I'm referring to a launch from the NASA Wallops facility, up in Virginia.  According to their website, a launch can be seen from the Carolinas.

NASA Wallops is closer to Emerald Isle than Cape Kennedy is.  Was the cloud north or South of Emerald Isle?

I found a picture on the net (unfortunately I can't seem to copy and post it) that shows glowing points of light in the sky after one of NASA Wallops' launches when they tested releasing some kind of vapors. This was back in 2017.  

I had never heard of the NASA Wallops facility before this but apparently they launch a lot of rockets there, for Northrup Grumman and other companies.  
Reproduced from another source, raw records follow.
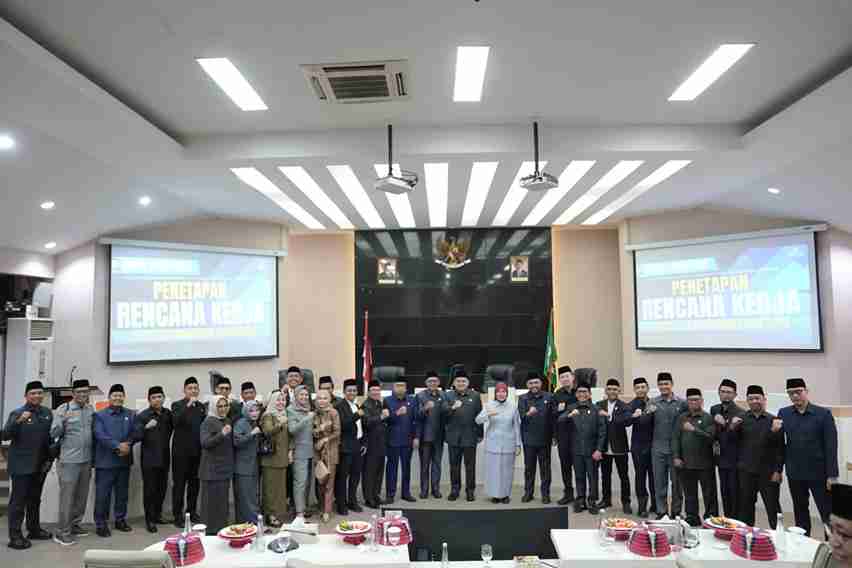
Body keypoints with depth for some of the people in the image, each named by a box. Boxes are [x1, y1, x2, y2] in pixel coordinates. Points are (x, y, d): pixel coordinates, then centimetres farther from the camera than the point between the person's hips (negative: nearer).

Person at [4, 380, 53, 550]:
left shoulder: (47, 412, 4)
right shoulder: (17, 413, -12)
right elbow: (5, 435, -22)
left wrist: (50, 457, 10)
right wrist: (18, 421, -37)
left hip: (40, 464, 6)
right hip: (21, 464, -6)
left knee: (35, 499, 17)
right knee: (18, 500, 0)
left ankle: (34, 529, 30)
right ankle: (15, 536, 7)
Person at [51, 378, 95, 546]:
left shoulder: (91, 410, 6)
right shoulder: (62, 409, -7)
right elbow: (53, 434, -13)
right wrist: (62, 421, -30)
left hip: (86, 460, 5)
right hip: (69, 461, -5)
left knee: (82, 496, 13)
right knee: (67, 496, -3)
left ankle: (74, 525, 26)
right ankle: (61, 533, 6)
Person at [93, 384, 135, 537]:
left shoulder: (130, 415, 10)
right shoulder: (100, 415, -1)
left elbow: (134, 433, 3)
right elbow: (100, 435, -13)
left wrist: (127, 445, -16)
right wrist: (118, 445, -20)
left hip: (124, 460, 4)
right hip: (106, 461, -4)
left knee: (122, 493, 12)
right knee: (103, 494, -1)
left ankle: (120, 520, 24)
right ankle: (100, 524, 10)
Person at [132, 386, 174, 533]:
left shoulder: (168, 414, 4)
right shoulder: (142, 416, -8)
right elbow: (136, 437, -16)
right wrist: (146, 427, -31)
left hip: (164, 458, 4)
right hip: (149, 459, -4)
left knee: (162, 488, 12)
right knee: (149, 489, 1)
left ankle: (157, 514, 28)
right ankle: (150, 520, 11)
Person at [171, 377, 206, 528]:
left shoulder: (201, 406, 10)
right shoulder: (177, 405, -3)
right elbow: (176, 420, -23)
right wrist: (188, 405, -27)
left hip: (197, 451, 4)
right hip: (181, 451, -4)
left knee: (194, 483, 12)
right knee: (179, 483, 2)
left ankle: (192, 512, 23)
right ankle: (178, 515, 10)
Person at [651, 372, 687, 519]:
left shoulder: (682, 403, -1)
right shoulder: (653, 402, 2)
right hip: (658, 449, 1)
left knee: (677, 482, 9)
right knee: (660, 482, 7)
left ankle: (676, 512, 23)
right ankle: (661, 511, 17)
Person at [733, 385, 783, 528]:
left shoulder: (773, 420, -1)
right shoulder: (742, 419, 6)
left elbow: (780, 448, -1)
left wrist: (778, 470, -5)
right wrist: (733, 428, -16)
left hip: (768, 472, -2)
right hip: (746, 472, 2)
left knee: (773, 508, 2)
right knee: (745, 507, 12)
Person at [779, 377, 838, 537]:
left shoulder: (824, 414, -6)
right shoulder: (783, 413, 2)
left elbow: (831, 446, -8)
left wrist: (832, 475, -12)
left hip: (819, 473, -3)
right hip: (794, 474, 3)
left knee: (828, 514, 2)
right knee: (800, 512, 15)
I found some mention yesterday about a launch on the 31st, but now I can't find it anywhere, so maybe it wasn't from Wallops.


----------



## Mike (Feb 1, 2022)

I am not an expert, Lara, I know nothing about water spouts,
but that "Cloud", looks like smoke to me and it suggests that
it could a Navy Submarine, playing with missiles, they do
occasionally have to fire them to let the sailors have a bit of fun.

It could have started at Cape Canaveral, a 10-hour drive in a
car, would be just a few seconds in a rocket!

Mike.


----------



## Pappy (Feb 1, 2022)

It’s the same time launch went up from Canaveral. The booster fall back and lands on a platform at sea, but gosh that’s a long ways away. It was a beautiful night for the launch. Cool, clear and visibility was excellent. Just saying…
Oh, when the booster enters the atmosphere, the sonic boom shakes the windows here. Sends dogs running for cover.


----------



## jujube (Feb 1, 2022)

For some reason, we don't get the sonic booms here in my area as we did when I lived in Orlando proper. Must be the angle.

I loved going over to Titusville for the takeoffs and landings.  Sometimes we'd even get the roar of the takeoffs all the way in Orlando.

The most beautiful launch I ever saw was from I-95 at sunset.  The red rays of the setting sun turned the smoke into a red-and-gold blazing spectacular.

I don't think I'll ever get tired of watching.  Once, we had passes for the base for the launch. It was a long drawn-out day as there were several holds, and the view wasn't really any better than from Titusville but it was exciting being there.


----------